Tremendous controversy ensued among academics during the 1960s and early 1970s, mostly because of the empirical methods employed. It was alleged that the results of the research, and therefore the major tenets of the theory, were artifacts of the critical incident technique employed in the research. Tests of the theory, using other research methods, frequently failed to support the two-factor, orthogonal conclusion of the new model. The basic thrust of these criticisms, predicated on attribution theory, was that, naturally, people would attribute “felt-good” experiences to events during which they had a role, whereas events that had caused dissatisfaction had to have been caused by external factors.

In addition, there had been considerable overlap between the hygienes and the motivators in felt-good and felt-bad stories. In fairness, these overlaps were noted in the 1959 book in which Herzberg and colleagues reported their findings. For example, failure to receive recognition for good work (recognition being categorized as a motivator) was the principal cause of 18% of the felt-bad episodes.
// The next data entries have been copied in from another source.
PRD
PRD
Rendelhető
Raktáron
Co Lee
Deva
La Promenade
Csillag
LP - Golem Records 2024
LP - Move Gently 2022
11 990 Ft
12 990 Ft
There was similar (although not as strong) association reported between instances of job dissatisfaction and two other motivators—work itself and advancement. Therefore, the empirical distinctions between the two categories of work factors and instances of job satisfaction/dissatisfaction were neither total nor definitive.

Just the same, both scientific and popular interpretations of the theory tended to overlook the overlaps and the acknowledgment by Herzberg and his colleagues of the existence of the overlaps. As is so often the case in the histories of theories of work motivation, caveats, exceptions, boundary conditions, and exceptions to the rule are overlooked as science carries on and practical applications are produced and sold to consumers, as noted by C. C. Pinder both in 1988 and in a forthcoming publication. Pinder wrote in 1977 that the commercial desire for a new, innovative model propelled the two-factor theory into classrooms and boardrooms for many years, caveats notwithstanding. It is one of the most known and recognized theories of management today, as noted by G. P. Latham and Pinder in 2005 and by J. B. Miner in 2003.